### ACTIVITY
Print, unchanged, the line containing "root of tail: (214, 140)" along with all lines that follow it to the end of the listing.
━━━━━ EXERCISE DATA
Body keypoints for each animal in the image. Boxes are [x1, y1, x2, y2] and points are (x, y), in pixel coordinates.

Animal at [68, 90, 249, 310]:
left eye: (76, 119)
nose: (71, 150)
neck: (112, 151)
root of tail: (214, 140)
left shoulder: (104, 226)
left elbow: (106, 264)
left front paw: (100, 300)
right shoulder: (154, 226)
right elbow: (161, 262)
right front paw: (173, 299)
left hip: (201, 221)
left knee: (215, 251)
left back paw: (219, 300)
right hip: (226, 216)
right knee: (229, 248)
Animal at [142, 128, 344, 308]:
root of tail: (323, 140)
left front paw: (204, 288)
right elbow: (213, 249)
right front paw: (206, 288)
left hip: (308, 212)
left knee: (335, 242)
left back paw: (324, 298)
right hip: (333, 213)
━━━━━━━━━━
### ANSWER BOX
root of tail: (214, 140)
left shoulder: (104, 226)
left elbow: (106, 264)
left front paw: (100, 300)
right shoulder: (154, 226)
right elbow: (161, 262)
right front paw: (173, 299)
left hip: (201, 221)
left knee: (215, 251)
left back paw: (219, 300)
right hip: (226, 216)
right knee: (229, 248)
Animal at [142, 128, 344, 308]:
root of tail: (323, 140)
left front paw: (204, 288)
right elbow: (213, 249)
right front paw: (206, 288)
left hip: (308, 212)
left knee: (335, 242)
left back paw: (324, 298)
right hip: (333, 213)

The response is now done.